* Start Passage to read *

12 Cringe-Inducing Mistakes Salespeople Make on Prospecting Calls

by billcates@referralcoach.com (Bill Cates)

Prospecting calls are an invaluable tool in every good salesperson's repertoire. You can find out more information on a five-minute call with someone than you can in a multiple-email exchange, if you play your cards right. But on the rare occasion that a prospect picks up the phone and wants to talk, many reps squander their opportunity. 

The 12 behaviors below are a quick checklist of classic telephone prospecting mistakes you can refer to before your next call. Are you making any of them? If so, take action to correct your behavior before you sabotage your next outreach call.

12 Common Sales Prospecting Call Mistakes

1) Opening the call with “How are you today?”

This smacks of telemarketing -- and bad telemarketing at that. This is not a question you ask a stranger, unless you want to put them on the defensive immediately. Since you haven't scheduled a call, assume you're being interruptive and get to your point quickly.

2) Asking “Are you busy?”

Of course they are -- everybody is busy. Your prospect will say “Yes,” and you’ll immediately feel pressure to cut your call short. Instead, say, “I know you’re busy, so I’ll get right to the reason I’m calling.” After you state your reason and the call opens up a little, then you can follow up with, “Is now a good time to talk?”

3) Assuming the prospect is a match for your business and you’re a match for their situation.

Qualify a little over the phone before you try to set an appointment. The buyer will appreciate your careful approach to making sure you’re not wasting their time. In fact, it doesn't hurt to say so explicitly. Try a soundbite like: "I don't want to waste either of our time, so my goal in today's call is to figure out whether it makes sense to keep talking further."

Double down on that promise by not leading with your elevator pitch or even talking about your product until you've gotten buy-in from the prospect.

4) Thinking you can wing it.

Have a clear goal in mind for the call and your likely path to get there. Think through your calls and potential outcomes before you pick up the phone. If you're new to your role, run through different scenarios with your manager and teammates so you're prepared to handle a handful of common situations. Even if you're a veteran, do some homework (see #11) to determine whether this prospect seems similar to customers you've sold to in the past to anticipate potential responses.

5) Reading from a script.

It’s okay to write out your scripts, but then you need to own them through consistent practice and real-life application. If you rely too much on your script, you’ll have no flexibility. You have to strike a balance between ad-libbing and sounding scripted. Rely on a template or general call framework that contains customizable areas per prospect instead of reading a speech off index cards.

* End Passage to read *
* Start Recorded information *

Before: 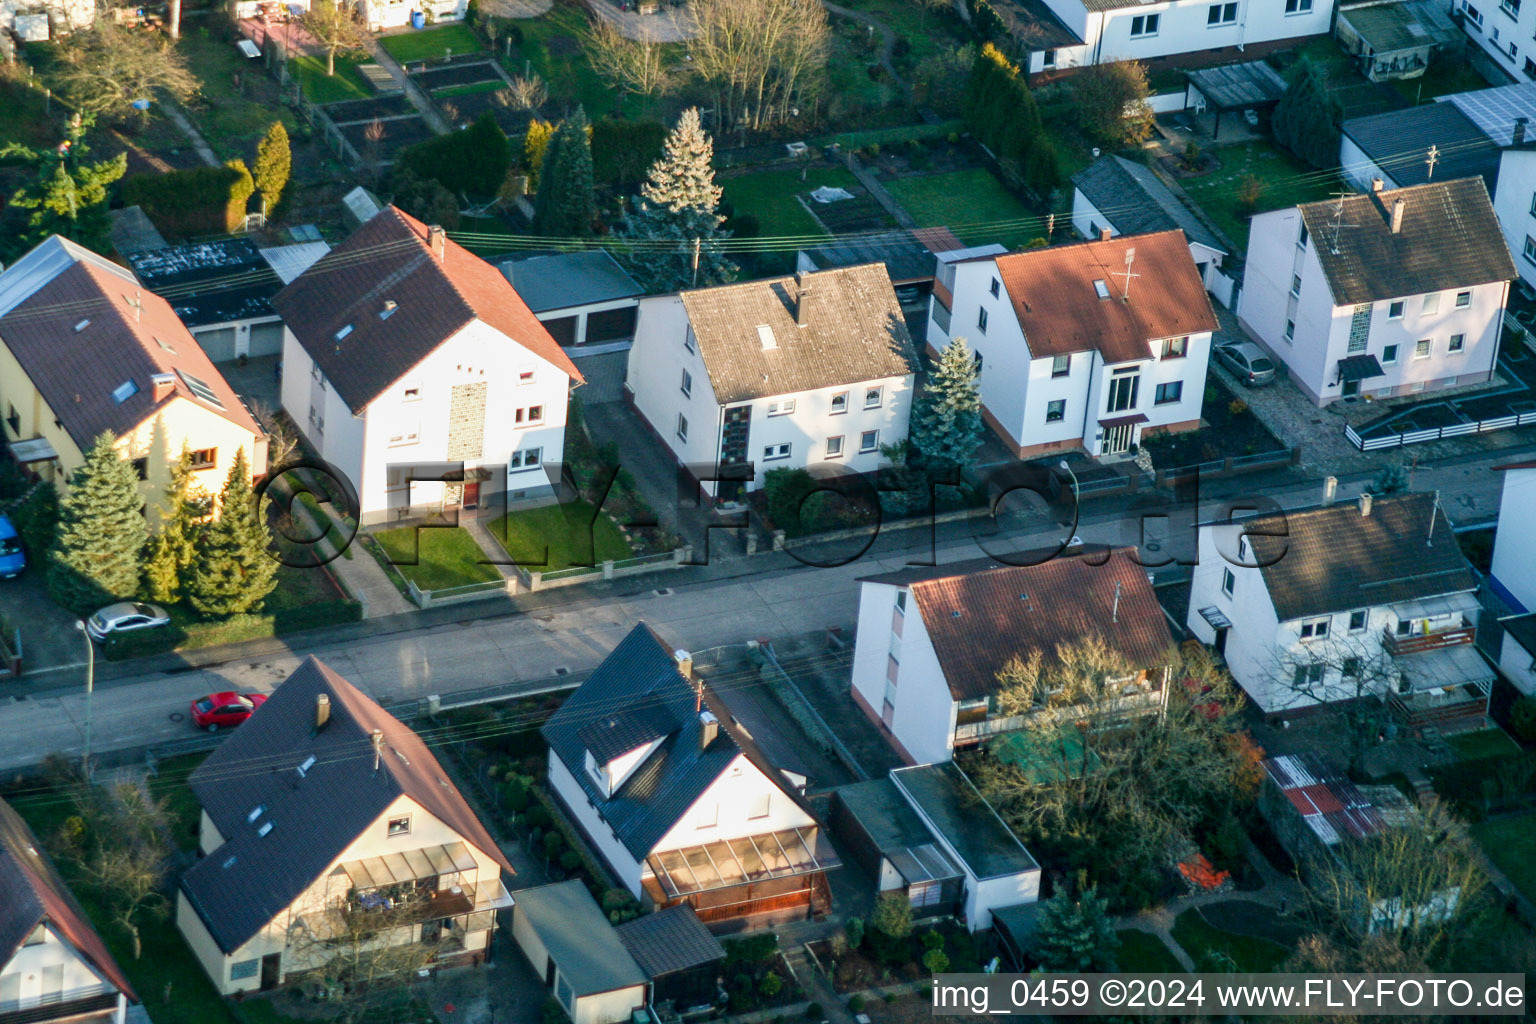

* End Recorded information *

Short exercise: Could you reproduce everything in the prospecting-calls article from "Prospecting calls are" down to "squander their opportunity.", word for word?

Exercise response:
Prospecting calls are an invaluable tool in every good salesperson's repertoire. You can find out more information on a five-minute call with someone than you can in a multiple-email exchange, if you play your cards right. But on the rare occasion that a prospect picks up the phone and wants to talk, many reps squander their opportunity.